Peu après minuit, Kiev a tremblé sous une série d'explosions, provoquées par une alerte de l'armée de l'air ukrainienne concernant l'apparition de missiles balistiques dans l'espace aérien. Cette offensive choquante survient juste après la visite de la présidente de la Commission européenne, Ursula von der Leyen, qui était à Kiev pour renforcer le partenariat de défense entre l'Union européenne et l'Ukraine.
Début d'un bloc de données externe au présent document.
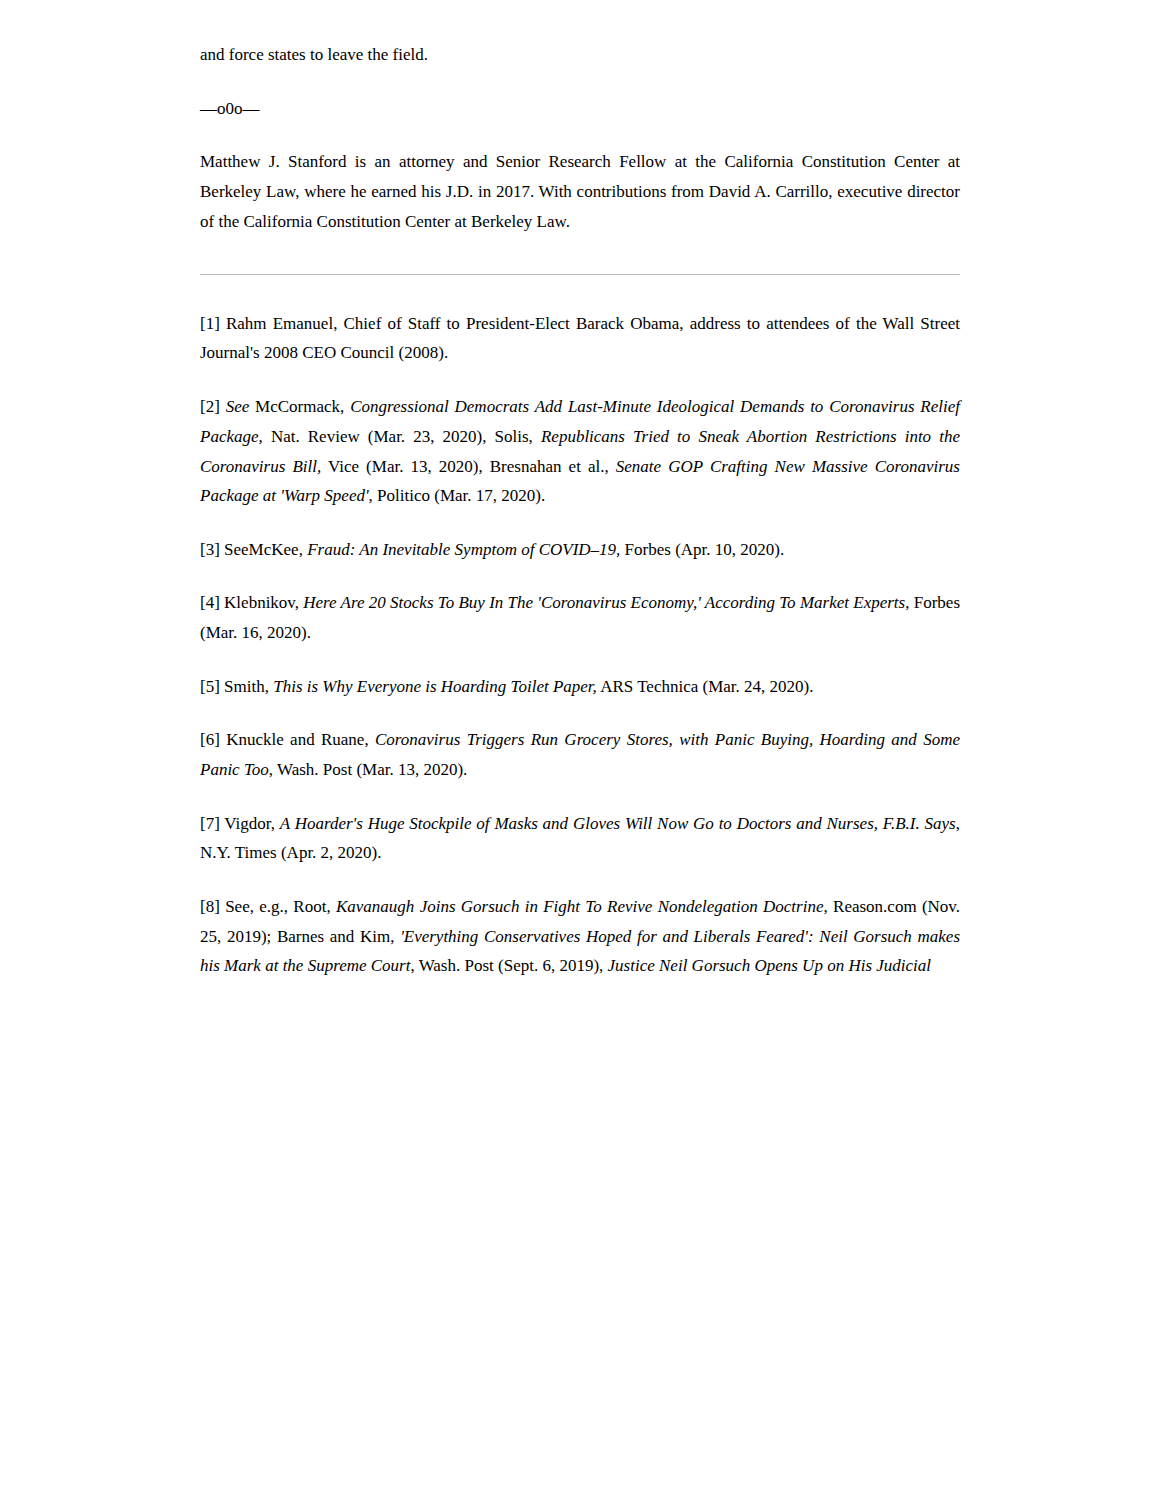and force states to leave the field.
—o0o—
Matthew J. Stanford is an attorney and Senior Research Fellow at the California Constitution Center at Berkeley Law, where he earned his J.D. in 2017. With contributions from David A. Carrillo, executive director of the California Constitution Center at Berkeley Law.
[1] Rahm Emanuel, Chief of Staff to President-Elect Barack Obama, address to attendees of the Wall Street Journal's 2008 CEO Council (2008).
[2] See McCormack, Congressional Democrats Add Last-Minute Ideological Demands to Coronavirus Relief Package, Nat. Review (Mar. 23, 2020), Solis, Republicans Tried to Sneak Abortion Restrictions into the Coronavirus Bill, Vice (Mar. 13, 2020), Bresnahan et al., Senate GOP Crafting New Massive Coronavirus Package at 'Warp Speed', Politico (Mar. 17, 2020).
[3] SeeMcKee, Fraud: An Inevitable Symptom of COVID–19, Forbes (Apr. 10, 2020).
[4] Klebnikov, Here Are 20 Stocks To Buy In The 'Coronavirus Economy,' According To Market Experts, Forbes (Mar. 16, 2020).
[5] Smith, This is Why Everyone is Hoarding Toilet Paper, ARS Technica (Mar. 24, 2020).
[6] Knuckle and Ruane, Coronavirus Triggers Run Grocery Stores, with Panic Buying, Hoarding and Some Panic Too, Wash. Post (Mar. 13, 2020).
[7] Vigdor, A Hoarder's Huge Stockpile of Masks and Gloves Will Now Go to Doctors and Nurses, F.B.I. Says, N.Y. Times (Apr. 2, 2020).
[8] See, e.g., Root, Kavanaugh Joins Gorsuch in Fight To Revive Nondelegation Doctrine, Reason.com (Nov. 25, 2019); Barnes and Kim, 'Everything Conservatives Hoped for and Liberals Feared': Neil Gorsuch makes his Mark at the Supreme Court, Wash. Post (Sept. 6, 2019), Justice Neil Gorsuch Opens Up on His Judicial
Le maire de Kiev, Vitali Klitschko, a partagé les informations via les réseaux sociaux, confirmant que des débris de missiles étaient tombés sur des bâtiments non résidentiels dans le quartier de Sviatochynskyi et de Darnytskyi. Un journaliste de l'AFP a rapporté avoir aperçu des flashs lumineux précédant les détonations, renforçant le sentiment d'insécurité dans la capitale.
Dans le même temps, la ville de Kharkiv, au nord-est, fait face à des attaques de drones russes, comme l'a signalé son maire, Igor Terekhov. Trois districts de la ville ont été frappés, témoignant d'une intensification des hostilités dans la région.
Depuis juin, Kiev a été régulièrement la cible des frappes russes, et les missiles balistiques, difficiles à intercepter, continuent d'inquiéter les habitants. L'arsenal de défenses semble en deçà des besoins, notamment en ce qui concerne les missiles PAC-3 pour les systèmes Patriot, rendant le ciel de Kiev plus vulnérable.
Dans un tournant potentiel pour la situation, le président américain, Donald Trump, a révélé son projet de permettre à l'Ukraine de fabriquer des missiles pour ses systèmes de défense Patriot. Volodymyr Zelensky, président ukrainien, a précisé que cette production pourrait démarrer d’ici fin 2026, marquant une étape significative dans la lutte contre l'escalade des frappes russes.
La communauté internationale observe avec attention ces développements, soulignant le besoin pressant d'une solidarité renforcée avec l'Ukraine face à la menace persistante.